Die Reliquientücher waren gut verstaut. „Als ich 2018 als Pfarrer hier anfing, habe ich die Tücher in einer Schublade gefunden“, blickt Andreas Züll zurück. Wenn er am 10. August in St. Mariä Himmelfahrt das Abendmahlstuch erhebt und damit die Wallfahrtswoche eröffnet, ist es das dritte Mal in Folge, dass die Heiltumsfahrt wieder stattfindet.
Im Rheinland wäre damit eine Tradition begründet, in diesem Fall ist aber der Begriff Wiederbelebung passender, denn die Heiltumsfahrt hat bereits eine Tradition, die Jahrhunderte zurück reicht und nur etwas eingeschlafen ist.
Bis zum 30-jährigen Krieg pilgerten Tausende Menschen im Jahr in den Ort, der auf dem Jakobsweg liegt.

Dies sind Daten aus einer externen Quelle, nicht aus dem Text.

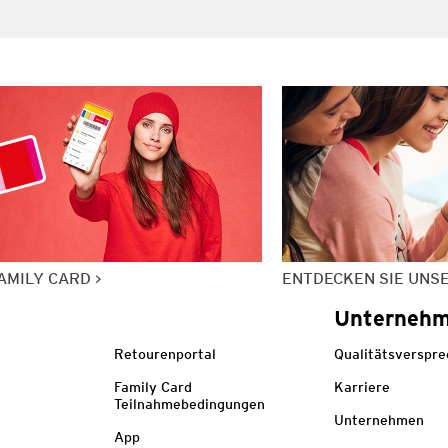
AMILY CARD
ENTDECKEN SIE UNS
Unterneh
Retourenportal
Qualitätsverspr
Family Card
Karriere
Teilnahmebedingungen
Unternehmen
App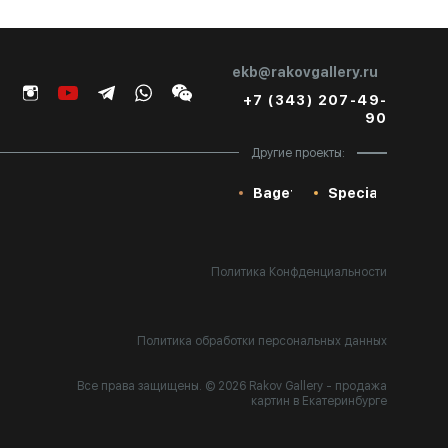
ekb@rakovgallery.ru
+7 (343) 207-49-
90
Другие проекты:
Baget
Special
Политика Конфденциальности
Политика обработки персональных данных
Все права защищены. © 2026 Rakov Gallery
- продажа
картин в Екатеринбурге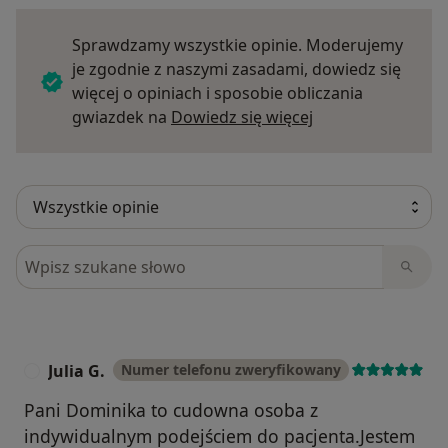
Sprawdzamy wszystkie opinie. Moderujemy
je zgodnie z naszymi zasadami, dowiedz się
więcej o opiniach i sposobie obliczania
Dowiedz się więce
gwiazdek na
Dowiedz się więcej
Szukaj w opiniach
Julia G.
Numer telefonu zweryfikowany
J
Pani Dominika to cudowna osoba z
indywidualnym podejściem do pacjenta.Jestem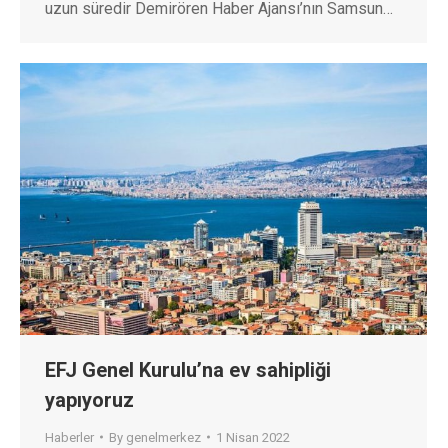
uzun süredir Demirören Haber Ajansı’nın Samsun…
EFJ Genel Kurulu’na ev sahipliği
yapıyoruz
Haberler
By
genelmerkez
1 Nisan 2022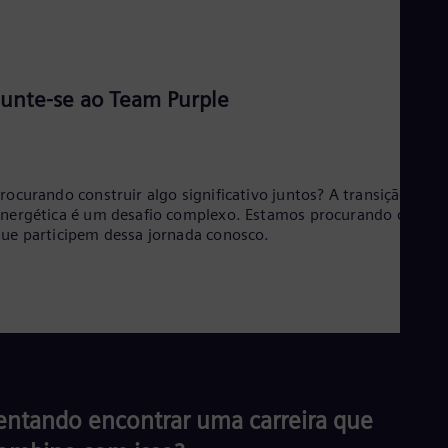
Junte-se ao Team Purple
rocurando construir algo significativo juntos? A transição
nergética é um desafio complexo. Estamos procurando colega
ue participem dessa jornada conosco.
entando encontrar uma carreira que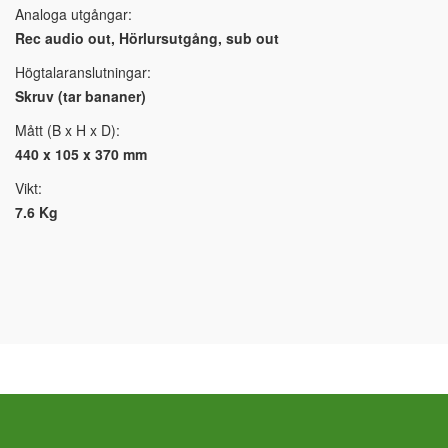
Analoga utgångar:
Rec audio out, Hörlursutgång, sub out
Högtalaranslutningar:
Skruv (tar bananer)
Mått (B x H x D):
440 x 105 x 370 mm
Vikt:
7.6 Kg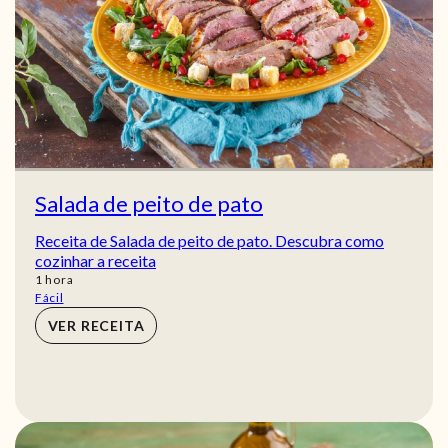
Salada de peito de pato
Receita de Salada de peito de pato. Descubra como
cozinhar a receita
hora
1
hora
Fácil
VER RECEITA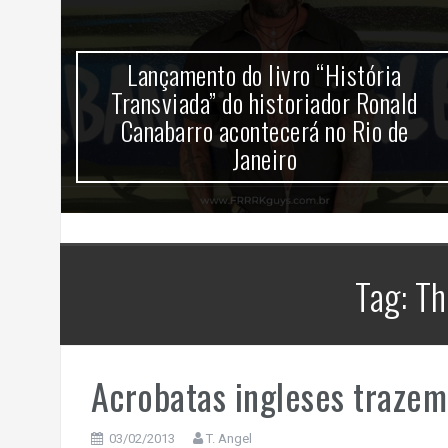
mira
Lançamento do livro “História
k no
Transviada” do historiador Ronald
Canabarro acontecerá no Rio de
Janeiro
Tag:
Th
Acrobatas ingleses trazem 
03/02/2013
T. Angel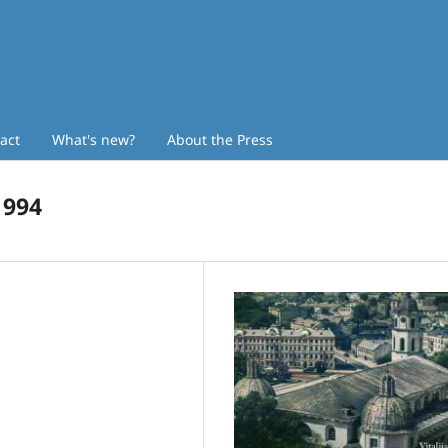
act
What's new?
About the Press
1994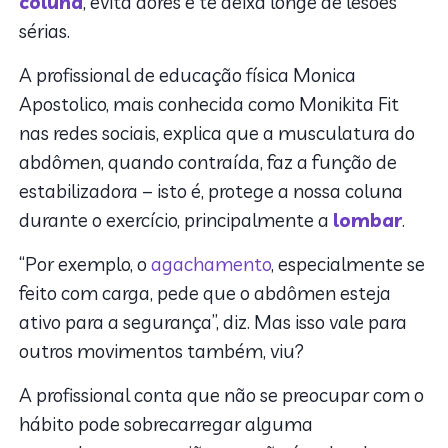
coluna
, evita dores e te deixa longe de lesões
sérias.
A profissional de educação física Monica
Apostolico, mais conhecida como Monikita Fit
nas redes sociais, explica que a musculatura do
abdômen, quando contraída, faz a função de
estabilizadora – isto é, protege a nossa coluna
durante o exercício, principalmente a
lombar
.
“Por exemplo, o
agachamento
, especialmente se
feito com carga, pede que o abdômen esteja
ativo para a segurança”, diz. Mas isso vale para
outros movimentos também, viu?
A profissional conta que não se preocupar com o
hábito pode sobrecarregar alguma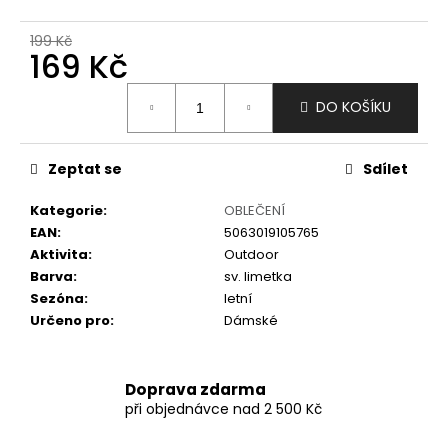
č
u
199 Kč
j
169 Kč
e
m
Měrná
DO KOŠÍKU
e
cena:
Zeptat se
Sdílet
Kategorie
:
OBLEČENÍ
EAN
:
5063019105765
Aktivita
:
Outdoor
Barva
:
sv. limetka
Sezóna
:
letní
Určeno pro
:
Dámské
Doprava zdarma
při objednávce nad 2 500 Kč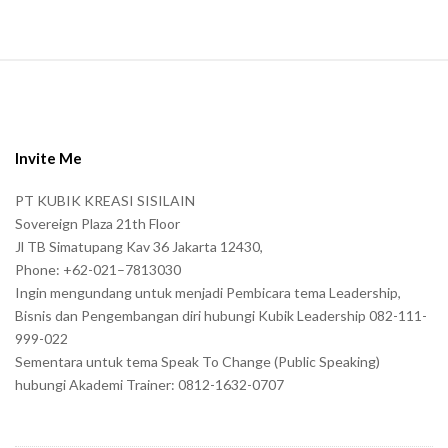
S
i
t
e
Invite Me
F
PT KUBIK KREASI SISILAIN
o
Sovereign Plaza 21th Floor
o
Jl TB Simatupang Kav 36 Jakarta 12430,
t
Phone: +62-021–7813030
e
Ingin mengundang untuk menjadi Pembicara tema Leadership,
r
Bisnis dan Pengembangan diri hubungi Kubik Leadership 082-111-
999-022
Sementara untuk tema Speak To Change (Public Speaking)
hubungi Akademi Trainer: 0812-1632-0707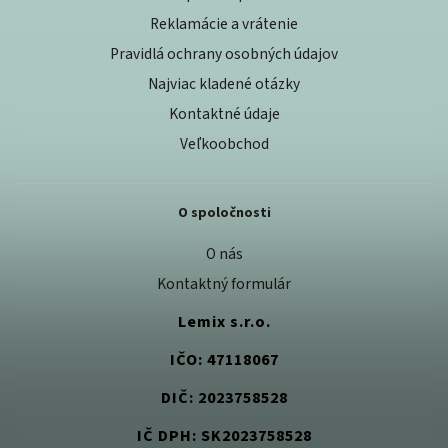
Reklamácie a vrátenie
Pravidlá ochrany osobných údajov
Najviac kladené otázky
Kontaktné údaje
Veľkoobchod
O spoločnosti
O nás
Kontaktný formulár
Lemix s.r.o.
IČO: 47118067
DIČ: 2023758528
IČ DPH: SK2023758528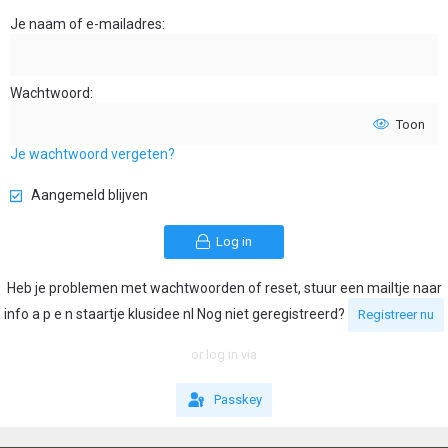
Je naam of e-mailadres
Wachtwoord
Toon
Je wachtwoord vergeten?
Aangemeld blijven
Log in
Heb je problemen met wachtwoorden of reset, stuur een mailtje naar
info a p e n staartje klusidee nl Nog niet geregistreerd?
Registreer nu
or log in via
Passkey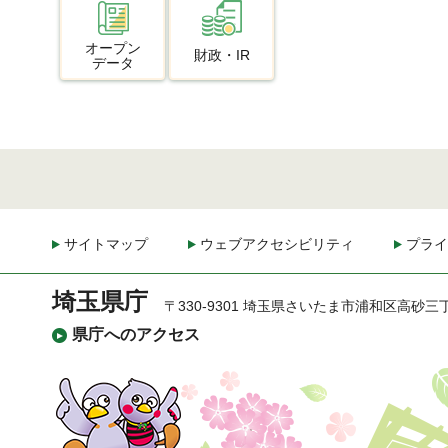
オープン
財政・IR
データ
サイトマップ
ウェブアクセシビリティ
プライ
埼玉県庁
〒330-9301 埼玉県さいたま市浦和区高砂三
県庁へのアクセス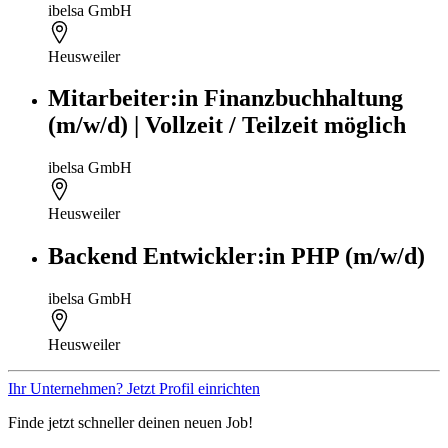
ibelsa GmbH
Heusweiler
Mitarbeiter:in Finanzbuchhaltung
(m/w/d) | Vollzeit / Teilzeit möglich
ibelsa GmbH
Heusweiler
Backend Entwickler:in PHP (m/w/d)
ibelsa GmbH
Heusweiler
Ihr Unternehmen? Jetzt Profil einrichten
Finde jetzt schneller deinen neuen Job!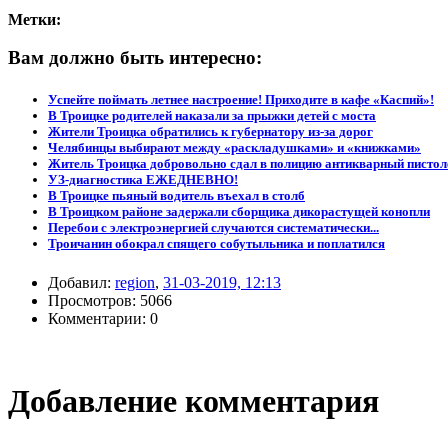
Метки:
Вам должно быть интересно:
Успейте поймать летнее настроение! Приходите в кафе «Каспий»!
В Троицке родителей наказали за прыжки детей с моста
Жители Троицка обратились к губернатору из-за дорог
Челябинцы выбирают между «раскладушками» и «книжками»
Житель Троицка добровольно сдал в полицию антикварный пистол
УЗ-диагностика ЕЖЕДНЕВНО!
В Троицке пьяный водитель въехал в столб
В Троицком районе задержали сборщика дикорастущей конопли
Перебои с электроэнергией случаются систематически...
Троичанин обокрал спящего собутыльника и поплатился
Добавил:
region
,
31-03-2019, 12:13
Просмотров: 5066
Комментарии: 0
Добавление комментария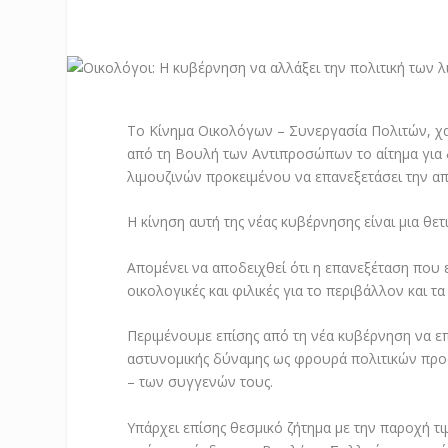
Το Κίνημα Οικολόγων – Συνεργασία Πολιτών, χα
από τη Βουλή των Αντιπροσώπων το αίτημα για
λιμουζινών προκειμένου να επανεξετάσει την 
Η κίνηση αυτή της νέας κυβέρνησης είναι μια θετι
Απομένει να αποδειχθεί ότι η επανεξέταση που ε
οικολογικές και φιλικές για το περιβάλλον και τ
Περιμένουμε επίσης από τη νέα κυβέρνηση να ε
αστυνομικής δύναμης ως φρουρά πολιτικών προ
– των συγγενών τους.
Υπάρχει επίσης θεσμικό ζήτημα με την παροχή τ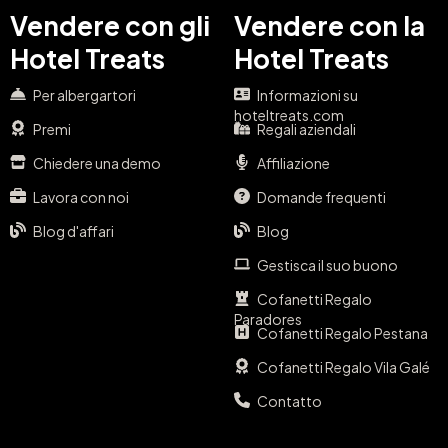
Vendere con gli
Vendere con la
Hotel Treats
Hotel Treats
Per albergartori
Informazioni su
hoteltreats.com
Premi
Regali aziendali
Chiedere una demo
Affiliazione
Lavora con noi
Domande frequenti
Blog d'affari
Blog
Gestisca il suo buono
Cofanetti Regalo
Paradores
Cofanetti Regalo Pestana
Cofanetti Regalo Vila Galé
Contatto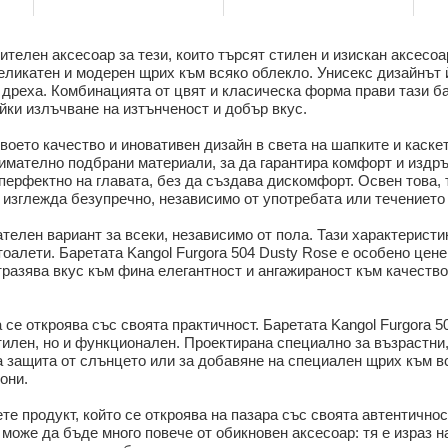
MLB от New Era
ML
ителен аксесоар за тези, които търсят стилен и изискан аксесоа
еликатен и модерен щрих към всяко облекло. Унисекс дизайнът ѝ
 дреха. Комбинацията от цвят и класическа форма прави тази б
йки излъчване на изтънченост и добър вкус.
своето качество и иновативен дизайн в света на шапките и каскет
нимателно подбрани материали, за да гарантира комфорт и издръ
 перфектно на главата, без да създава дискомфорт. Освен това,
 изглежда безупречно, независимо от употребата или течението
телен вариант за всеки, независимо от пола. Тази характерист
тоалети. Баретата Kangol Furgora 504 Dusty Rose е особено цене
разява вкус към фина елегантност и ангажираност към качество
 се откроява със своята практичност. Баретата Kangol Furgora 5
 стилен, но и функционален. Проектирана специално за възрастни
 защита от слънцето или за добавяне на специален щрих към вся
они.
те продукт, който се откроява на пазара със своята автентичнос
 може да бъде много повече от обикновен аксесоар: тя е израз 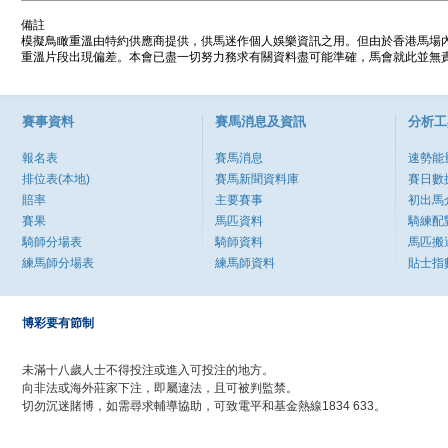
備註
模擬鳥瞰重溫由特約供應商提供，供馬迷作個人娛樂資訊之用。但由於香港馬場
重溫片段出現偏差。本會已盡一切努力務求有關資料盡可能準確，馬會就此並無責
賽事資料
賽馬消息及資訊
分析工
報名表
賽馬消息
速勢能
排位表(本地)
賽馬新聞資料庫
賽日數
賠率
主要賽事
初出馬
賽果
馬匹資料
騎練配
騎師分場表
騎師資料
馬匹搬
練馬師分場表
練馬師資料
貼士指
博彩要有節制
未滿十八歲人士不得投注或進入可投注的地方。
向非法或海外莊家下注，即屬違法，且可被判監禁。
切勿沉迷賭博，如需尋求輔導協助，可致電平和基金熱線1834 633。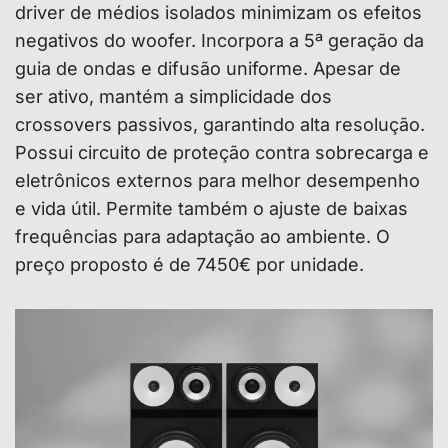
driver de médios isolados minimizam os efeitos
negativos do woofer. Incorpora a 5ª geração da
guia de ondas e difusão uniforme. Apesar de
ser ativo, mantém a simplicidade dos
crossovers passivos, garantindo alta resolução.
Possui circuito de proteção contra sobrecarga e
eletrônicos externos para melhor desempenho
e vida útil. Permite também o ajuste de baixas
frequências para adaptação ao ambiente. O
preço proposto é de 7450€ por unidade.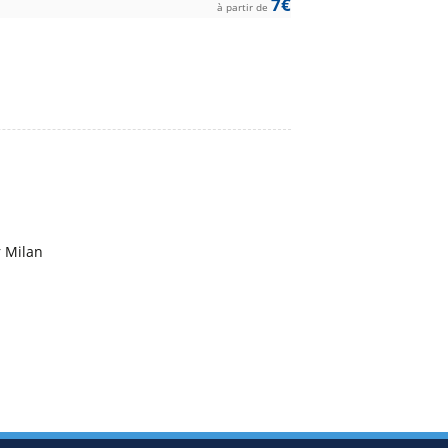
7€
à partir de
r Milan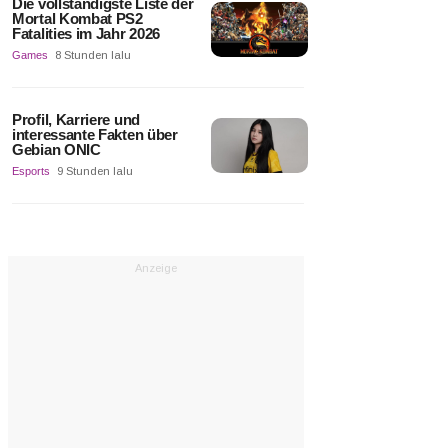
Die vollständigste Liste der
Mortal Kombat PS2
Fatalities im Jahr 2026
Games
8 Stunden lalu
Profil, Karriere und
interessante Fakten über
Gebian ONIC
Esports
9 Stunden lalu
Anzeige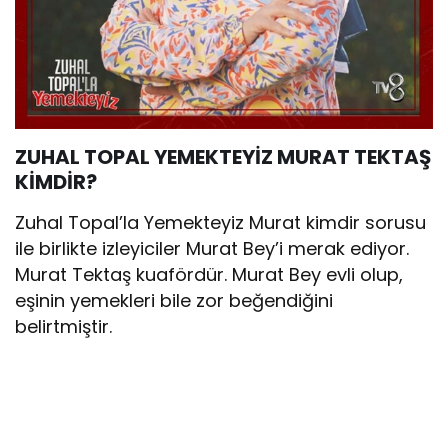
ZUHAL TOPAL YEMEKTEYİZ MURAT TEKTAŞ
KİMDİR?
Zuhal Topal’la Yemekteyiz Murat kimdir sorusu
ile birlikte izleyiciler Murat Bey’i merak ediyor.
Murat Tektaş kuafördür. Murat Bey evli olup,
eşinin yemekleri bile zor beğendiğini
belirtmiştir.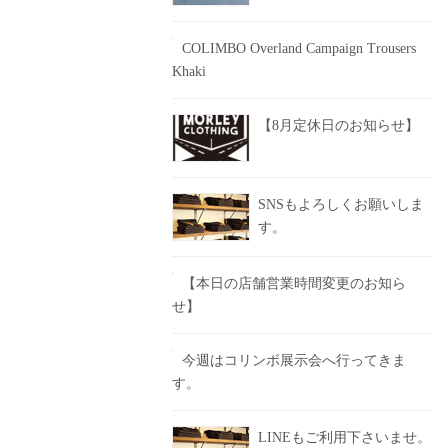
COLIMBO Overland Campaign Trousers
Khaki
【8月定休日のお知らせ】
SNSもよろしくお願いしま
す。
【本日の店舗営業時間変更のお知ら
せ】
今週はコリンボ展示会へ行ってきま
す。
LINEもご利用下さいませ。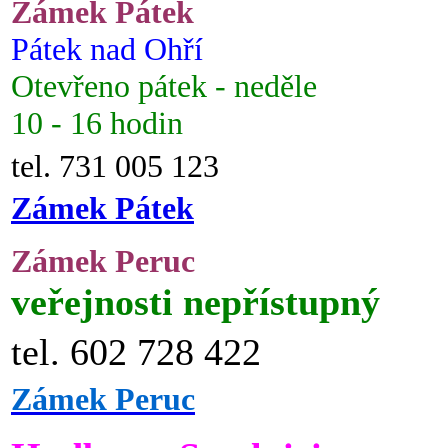
Zámek Pátek
Pátek nad Ohří
Otevřeno pátek - neděle
10 - 16 hodin
tel. 731 005 123
Zámek Pátek
Zámek Peruc
veřejnosti nepřístupný
tel. 602 728 422
Zámek Peruc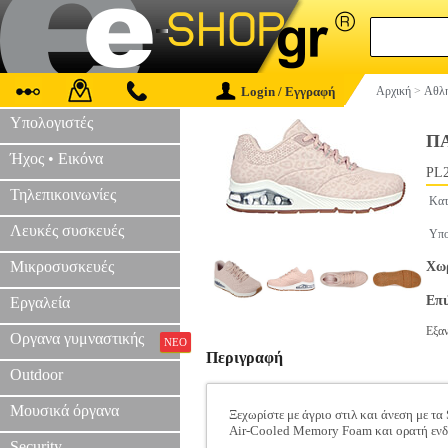
Login / Εγγραφή
Αρχική
>
Αθλη
Υπολογιστές
ΠΑ
Ήχος • Εικόνα
PL2
Τηλεπικοινωνίες
Κατ
Λευκές συσκευές
Υπο
Μικροσυσκευές
Χωρ
Επ
Εργαλεία
Εξα
Οργανα γυμναστικής
ΝΕΟ
Περιγραφή
Outdoor
Μουσικά όργανα
Ξεχωρίστε με άγριο στιλ και άνεση με τα
Air-Cooled Memory Foam και ορατή ενδ
Security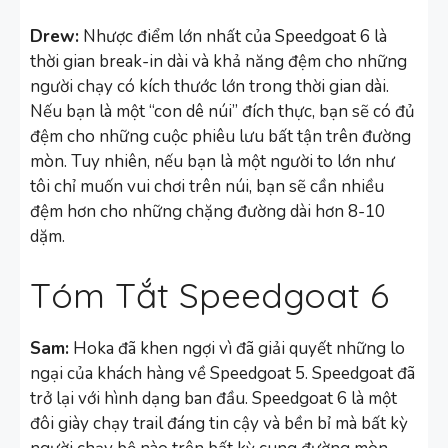
Drew:
Nhược điểm lớn nhất của Speedgoat 6 là
thời gian break-in dài và khả năng đệm cho những
người chạy có kích thước lớn trong thời gian dài.
Nếu bạn là một “con dê núi” đích thực, bạn sẽ có đủ
đệm cho những cuộc phiêu lưu bất tận trên đường
mòn. Tuy nhiên, nếu bạn là một người to lớn như
tôi chỉ muốn vui chơi trên núi, bạn sẽ cần nhiều
đệm hơn cho những chặng đường dài hơn 8-10
dặm.
Tóm Tắt Speedgoat 6
Sam:
Hoka đã khen ngợi vì đã giải quyết những lo
ngại của khách hàng về Speedgoat 5. Speedgoat đã
trở lại với hình dạng ban đầu. Speedgoat 6 là một
đôi giày chạy trail đáng tin cậy và bền bỉ mà bất kỳ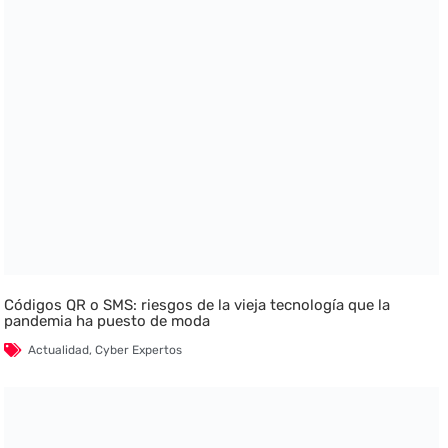
Códigos QR o SMS: riesgos de la vieja tecnología que la
pandemia ha puesto de moda
Actualidad
,
Cyber Expertos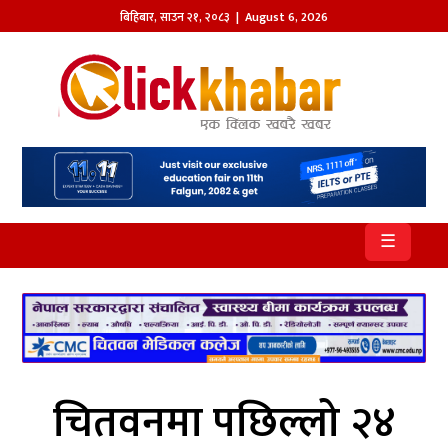
बिहिबार
,
साउन
२१
,
२०८३
| August 6, 2026
होमपेज
खबर
समाज
प्रदेश
☰
आजको
पत्रिका
सम्पादकीय
राजनीति
चितवनमा पछिल्लो २४
अन्तर्राष्ट्रिय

Die Grafen von Manderscheid-Blankenheim hatten einen nicht unerheblichen Reliquienschatz zusammengetragen und eine Wallfahrt auf der Burg gestiftet, deren Ablauf im 1460 geschriebenen „Heiltumsbuch“ beschrieben wird – inklusive eines Ablaufplanes für die Zeitung der damals vorhandenen Reliquien.
Ein Großteil des Reliquienschatzes nahm Erbtochter Augusta 1794 auf der Flucht vor den Franzosen mit in die böhmische Heimat ihres Mannes. Sechs Reliquien aus Stoff, aufgestickt auf Schmucktücher aus Seide, und die Büste des Hl. Georg verblieben in der Pfarrkirche. Vor 70 Jahren, zum 450. Jahrestag der Kirchweihe, wurde erstmals ein Versuch unternommen, die Tradition wieder zu leben. Vergeblich.
Vor drei Jahren hat sich der Pfarrausschuss noch einmal neu mit der Tradition beschäftigt. Seitdem gibt es eine Festwoche mit den Reliquien. „So haben die Pilgerinnen und Pilger die Gelegenheit, die Tuchreliquien und die Georgsbüste neu in Augenschein zu nehmen und auch in Blankenheim Christus neu zu entdecken“, sagt Ausschussmitglied Markus Maria Schmitz. Bei den Reliquien handelt es sich um ein Fragment des Abendmahlstuchs, das Schweißtuch der Gottesmutter, ein Stück aus der Tunika des Hl. Gordianus, ein Stück vom Überwurf der Hl. Gertrud, ein Stück vom Unterkleid der Hl. Walburga und Reste des Leichentuchs des Hl. Laurentius.
„Wichtig ist nicht das Stück Tuch, sondern das, was dahintersteht: durch den Heiligen zu Christus zu finden. Das ist der tragende Aspekt dieser Woche – Pilger der Hoffnung zu sein, Christus entgegenzugehen“, sagt Pfarrer Andreas Züll. Gerade in einer anscheinend hoffnungslosen Welt sei es besonders wichtig, Pilger der Hoffnung zu sein. „Unser christliches Leben ist ein Pilgerweg, der starke Momente braucht. Und solche Momente stärken unsere Hoffnung“, ist Züll überzeugt, dass „wieder mehr Menschen unterwegs sind“. Die Kirche in Blankenheim sei der ideale Ort, um Kraft zu tanken, aus der Heiltumsfahrt etwas für sich und seinen Glauben zu schöpfen.
Eröffnet wird die Wallfahrtswoche am Sonntag, 10. August, 19 Uhr, mit der Erhebung des Abendmahlstuchs. Am Montag, 11. August, 19 Uhr, spielt Holger Weimbs an der Orgel hoffnungsvolle Musik zum Heiligen Jahr.
Die Tuchreliquien des Hl. Gordianus, der Hl. Gertrud, der Hl. Walburga und des Hl. Laurentius werden am Dienstag, 12. August, um 19 Uhr erhoben. Mittwochs besteht während der Pilgermesse (19 Uhr) die Möglichkeit des Einzelsegens mit der Georgsreliquie. Am Donnerstag, 14. August, wird um 20 Uhr das Tuch der Gottesmutter erhoben. Zum Patrozinium wird am Sonntag, 17. August, ab 11 Uhr eine Messe mit Kräuterweihe als Abschlussmesse der Wallfahrtswoche gefeiert. Dienstags, mittwochs und donnerstags besteht von 18 bis 18.45 Uhr die Möglichkeit, das Sakrament der Versöhnung zu empfangen, Beichtgelegenheit besteht am Samstag, 16. August, von 10.30 bis 12 Uhr.